Trottinette remua ses longues moustaches et bondit dans le champ. Elle courut d’une feuille à une autre, d’un arbuste à un buisson, passa devant l’Oiseau au grand nez et les monstres du marais. Elle s’engagea dans la forêt, gambada sur la montagne et se trouva enfin près du château de Zabrougal.

Quand Rongetout revint à la maison, elle vit que Trottinette n’était pas dans leur trou. La vieille ne pouvait ni manger, ni boire ; elle prit les cartes sous le coussin et commença à se les tirer.

Quant à Trottinette, elle marchait craintivement autour du château ; elle fila sous la porte cochère et entra dans un garde-manger. Quelle abondance dans ce lieu : de beaux gâteaux sucrés, le jambon entouré de petits pois, du savon rose et des bougies multicolores.
 

LA BELLE VIE

 

Trottinette goûtait de tout, mangeait à sa faim ; ensuite, elle s’assit dans un coin, chantant des refrains gais et réfléchissant. Elle ne se résignait pas à partir.

« Ici, ce n’est pas une vie ordinaire ; c’est toujours Mardi gras ! » pensait-elle.

Enfin, la jeune souris prit une bougie et sortit.

Trottinette courut de la montagne à la rivière, de la rivière à la forêt, de la forêt au marais, du marais au champ ; elle fila devant l’Oiseau au grand nez, devant les monstres, gagna la maison et dit :

« Ma tante, ma tante, pourquoi avons-nous faim et froid dans notre mauvais trou ? Allons dans le château Zabrougal.

– Mais tu es folle, » dit Rongetout en frappant ses mains l’une contre l’autre.

Trottinette lui raconta ce qu’elle avait vu au château : elle décrivit toutes les gourmandises. Mais il était très difficile de séduire la vieille.

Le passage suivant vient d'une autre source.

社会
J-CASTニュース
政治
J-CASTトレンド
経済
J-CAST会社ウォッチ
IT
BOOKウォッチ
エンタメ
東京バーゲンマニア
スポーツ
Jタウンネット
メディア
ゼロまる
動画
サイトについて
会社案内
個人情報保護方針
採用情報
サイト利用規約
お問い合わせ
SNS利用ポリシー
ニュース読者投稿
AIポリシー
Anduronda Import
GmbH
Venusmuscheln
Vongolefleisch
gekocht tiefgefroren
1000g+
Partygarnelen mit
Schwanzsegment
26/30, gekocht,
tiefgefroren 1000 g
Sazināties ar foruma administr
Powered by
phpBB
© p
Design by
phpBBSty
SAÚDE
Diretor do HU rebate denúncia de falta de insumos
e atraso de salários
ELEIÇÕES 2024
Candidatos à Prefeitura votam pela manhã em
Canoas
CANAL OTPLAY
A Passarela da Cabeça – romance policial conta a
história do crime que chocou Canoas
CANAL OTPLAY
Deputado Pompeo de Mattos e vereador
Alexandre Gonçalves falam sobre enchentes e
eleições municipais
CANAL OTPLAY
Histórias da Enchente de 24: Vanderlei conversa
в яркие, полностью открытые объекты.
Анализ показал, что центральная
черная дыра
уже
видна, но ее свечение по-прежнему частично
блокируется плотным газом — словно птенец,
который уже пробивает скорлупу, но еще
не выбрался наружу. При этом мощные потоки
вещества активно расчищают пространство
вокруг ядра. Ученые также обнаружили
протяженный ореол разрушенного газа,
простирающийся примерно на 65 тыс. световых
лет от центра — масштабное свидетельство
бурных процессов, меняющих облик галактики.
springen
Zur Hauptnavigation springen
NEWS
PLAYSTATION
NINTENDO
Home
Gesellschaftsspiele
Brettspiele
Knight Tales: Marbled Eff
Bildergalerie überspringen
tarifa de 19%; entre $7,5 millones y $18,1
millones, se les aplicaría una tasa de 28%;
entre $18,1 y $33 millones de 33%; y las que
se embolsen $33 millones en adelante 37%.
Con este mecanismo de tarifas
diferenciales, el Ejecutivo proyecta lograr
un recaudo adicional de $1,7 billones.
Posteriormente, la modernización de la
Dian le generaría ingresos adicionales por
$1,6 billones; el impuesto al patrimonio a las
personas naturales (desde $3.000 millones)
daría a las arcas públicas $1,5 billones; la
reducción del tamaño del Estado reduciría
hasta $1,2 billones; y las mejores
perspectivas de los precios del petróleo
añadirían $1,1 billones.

« Vous voyez, l’Oiseau au grand nez ne m’a pas mangée ! » se vantait Trottinette.

Rongetout dégustait la bougie, la trouvait excellente, mais ne cédait pas.

« Ma tante, ma tante, parlez-moi… »

Mais la tante construisait déjà des châteaux en Espagne.

À l’aube, Rongetout réveilla sa nièce. Pendant la nuit, elle avait rêvé que la chèvre aux grandes cornes venait chez elle pour s’amuser.

Voir dans un songe une chèvre est très bon signe.

Le soleil brillait déjà quand elles se mirent en route. Dans le champ, elle marchait très vite.

Trottinette la pressait, bavardant.

« Ma tante, ma tante, voilà le château blanc, voilà la tourelle ! »

Elles contournèrent le château avec une grande frayeur, firent appel à toute leur énergie, se faufilèrent sous la porte cochère et pénétrèrent dans le garde-manger où régnait l’abondance.

« Regardez, ma tante, ce sont des gâteaux sucrés, voilà le jambon aux petits pois, ici le savon rose et voici les bougies multicolores. »
 

UNE BELLE PEUR

 

À peine Trottinette eut-elle prononcé ces derniers mots que la serrure grinça : « Drin-drin ! Tchik-tchik ! »

Tout à coup, au-dessus de leur tête, avec un grand bruit s’ouvrit une trappe et, du trou du plafond, dégringola quelque chose d’effroyable. Un serpent ? Non, ce n’était pas le serpent. Une écrevisse ? Non, ce n’était pas une écrevisse. Seul Dieu sait ce que c’était !

Le monstre descendait et grondait.

« De nouveau ces mauvaises souris. Cherche-les, Carro, écrase-les, pétris-les.

– Bien, je les écraserai, je les pétrirai ! »

Rongetout se réfugia dans une soupière de confitures, Trottinette sous la soupière. Elles étalent plus mortes que vives. Le monstre s’approchait, s’éloignait.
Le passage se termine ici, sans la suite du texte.